##### SUPPLIED DATA
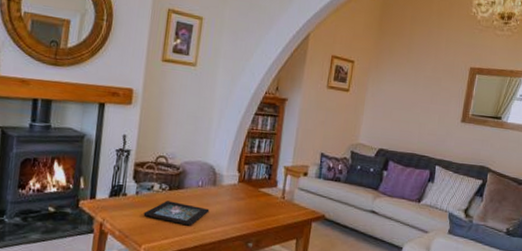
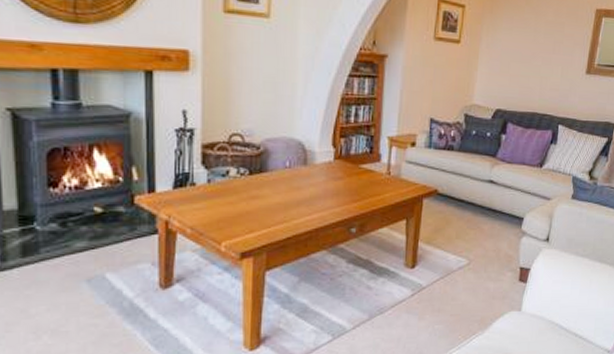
decorative tray: present [143,201,210,226] -> none [220,187,302,215]

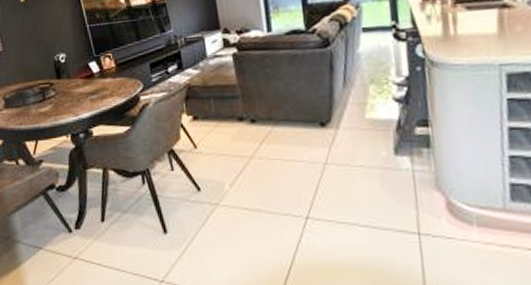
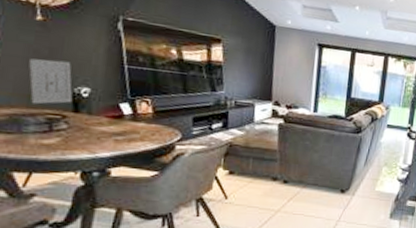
wall art: none [21,33,55,78] -> present [28,58,73,105]

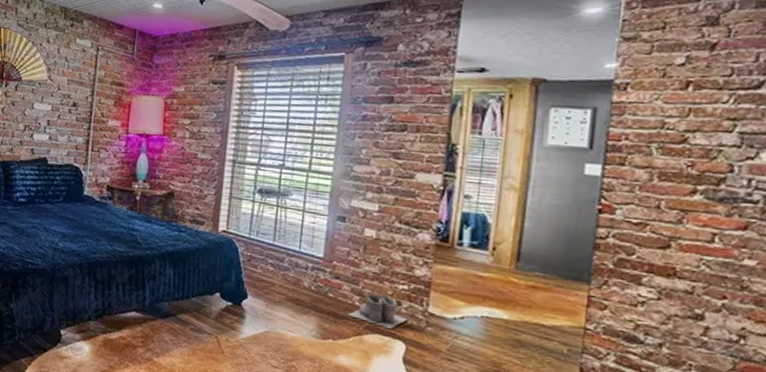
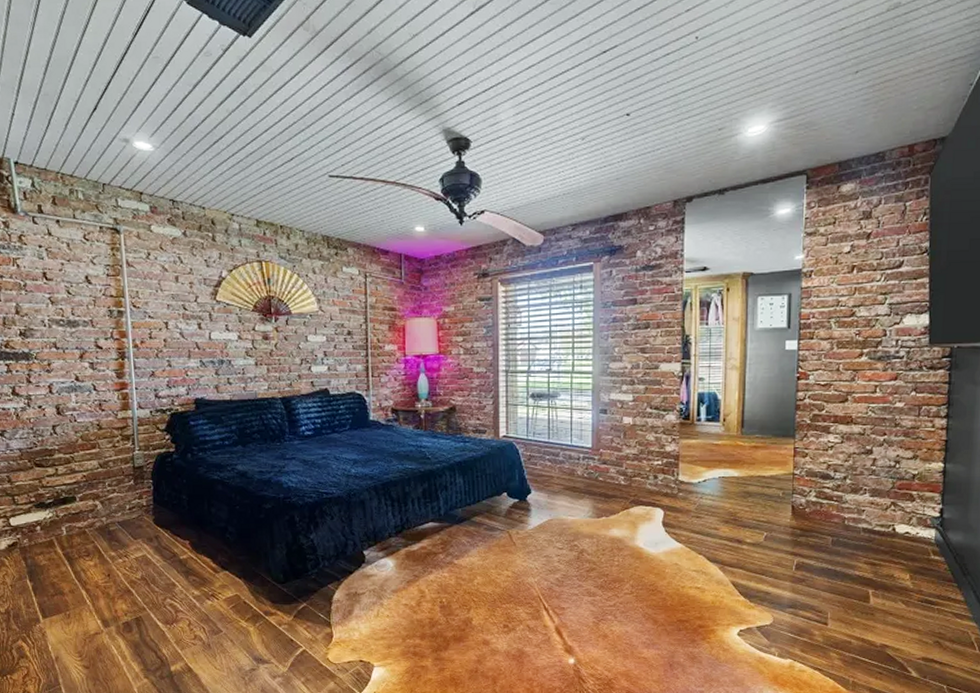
boots: present [347,292,408,329] -> none [616,470,664,499]

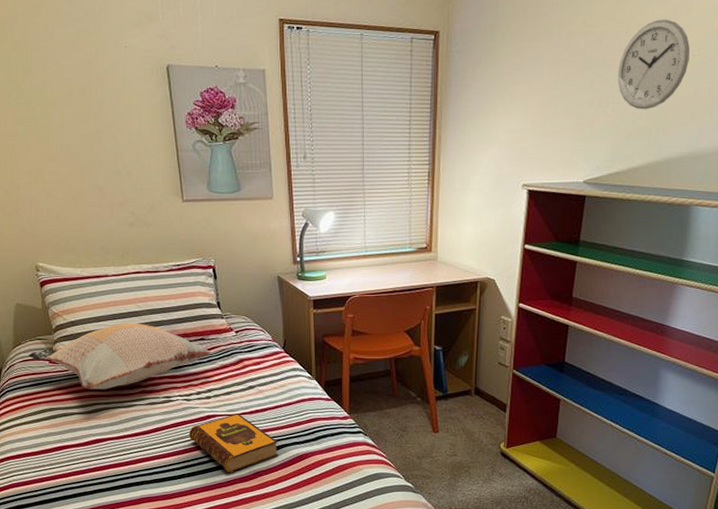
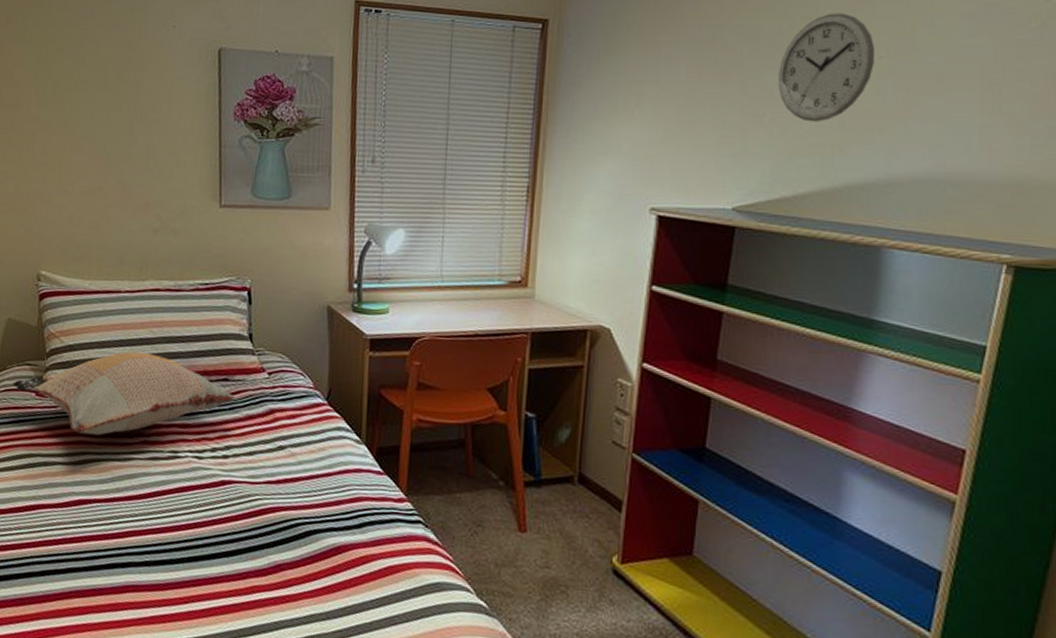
hardback book: present [188,413,278,473] -> none [195,480,310,563]

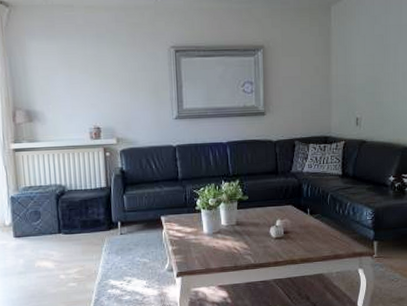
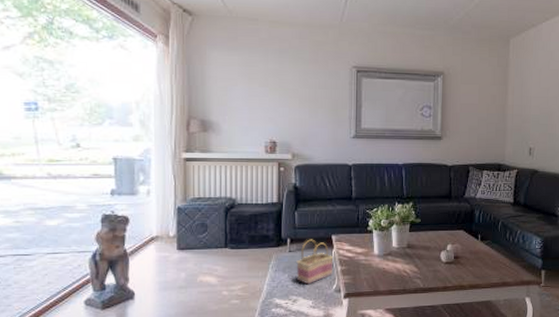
basket: none [128,221,164,265] -> present [296,239,334,285]

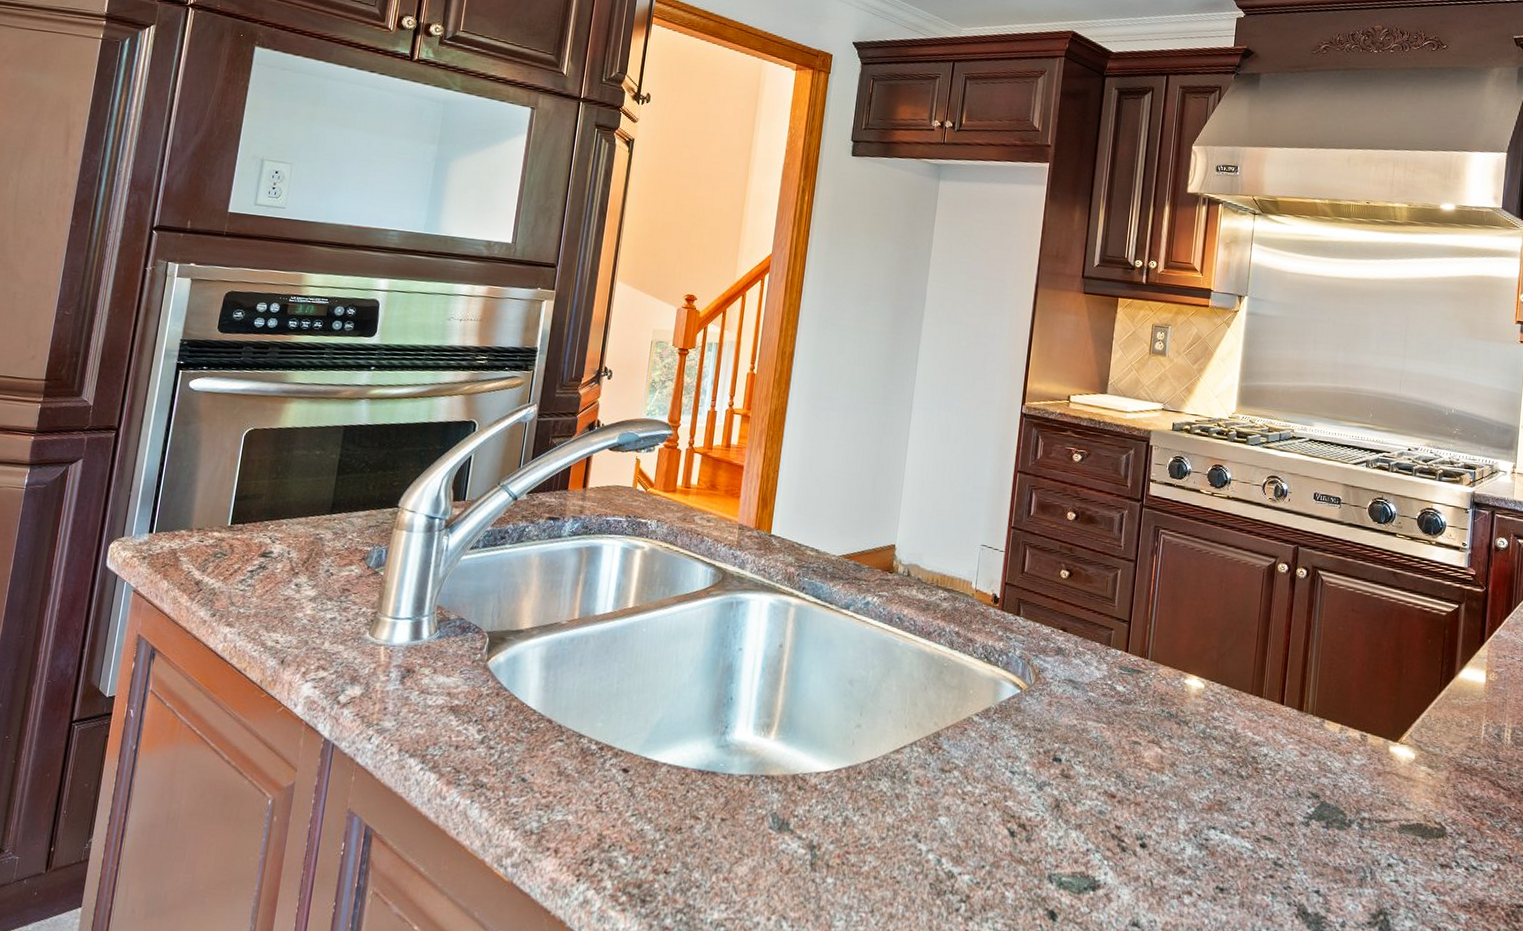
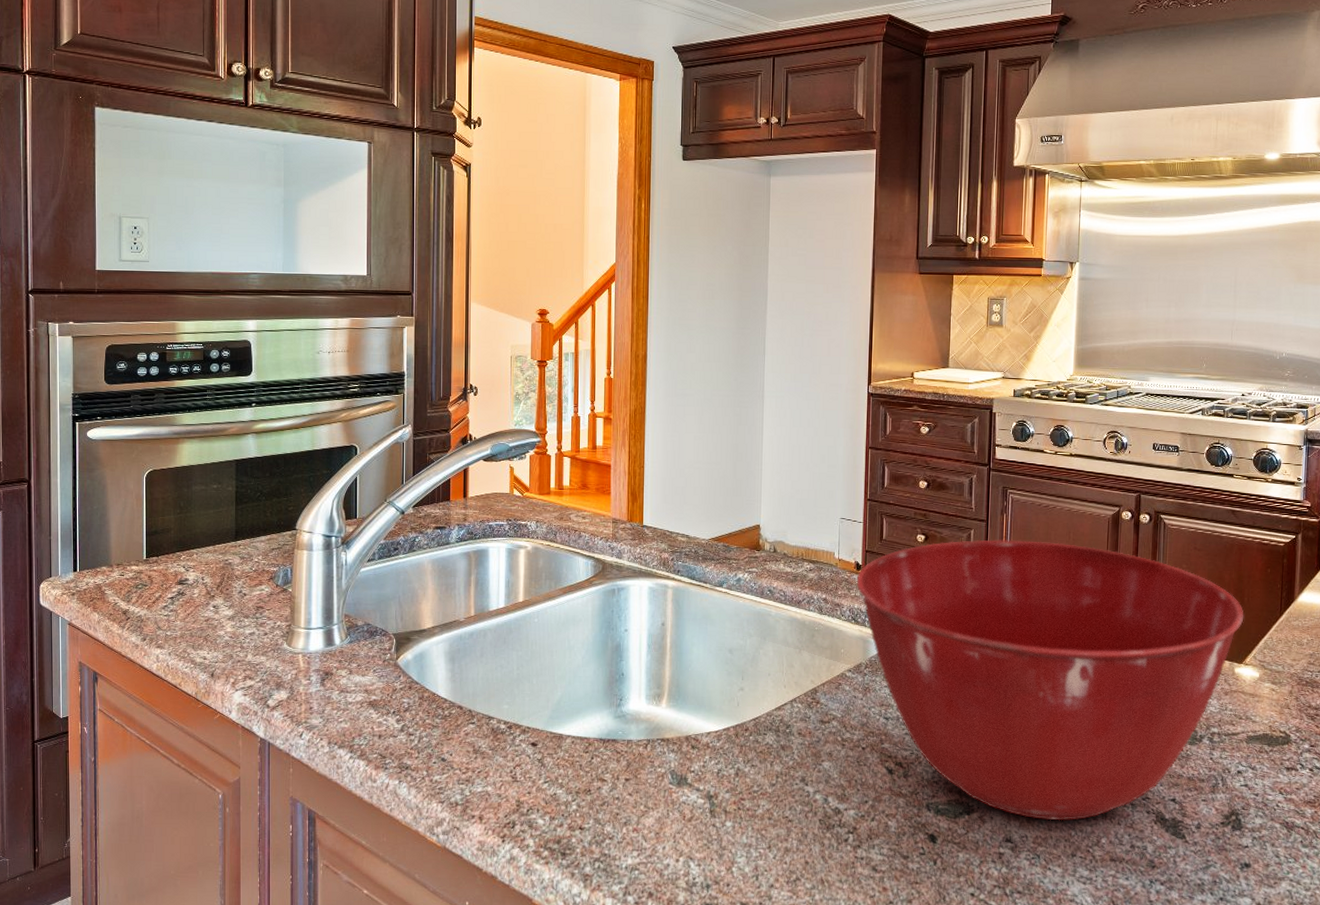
mixing bowl: none [992,580,1402,907] -> present [856,539,1244,821]

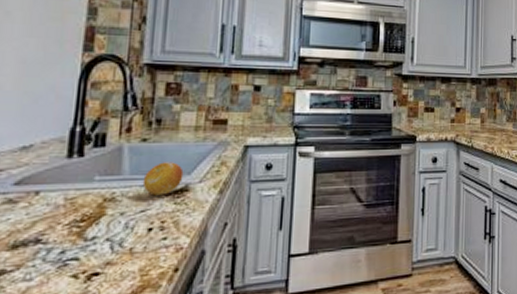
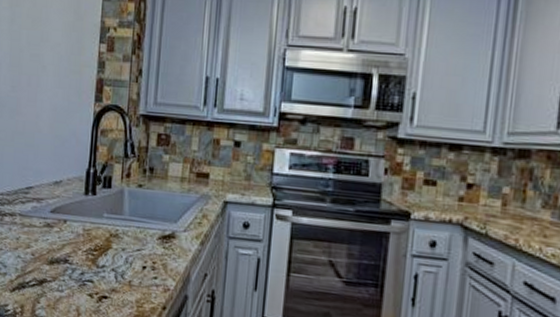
fruit: present [142,162,184,196] -> none [138,208,171,239]

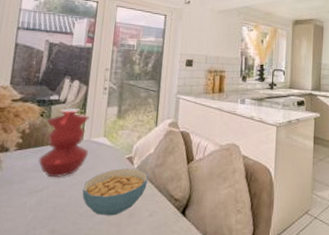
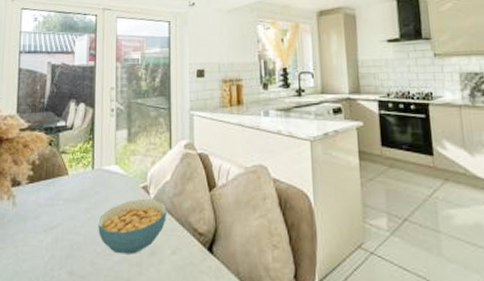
vase: present [38,107,90,178] -> none [50,133,100,213]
##########
Word-for-word copy, no pictures: write out the entries above in full.

(ANSWER BELOW)
decorative tray: present [143,201,210,226] -> none [220,187,302,215]

wall art: none [21,33,55,78] -> present [28,58,73,105]

boots: present [347,292,408,329] -> none [616,470,664,499]

hardback book: present [188,413,278,473] -> none [195,480,310,563]

basket: none [128,221,164,265] -> present [296,239,334,285]

mixing bowl: none [992,580,1402,907] -> present [856,539,1244,821]

fruit: present [142,162,184,196] -> none [138,208,171,239]

vase: present [38,107,90,178] -> none [50,133,100,213]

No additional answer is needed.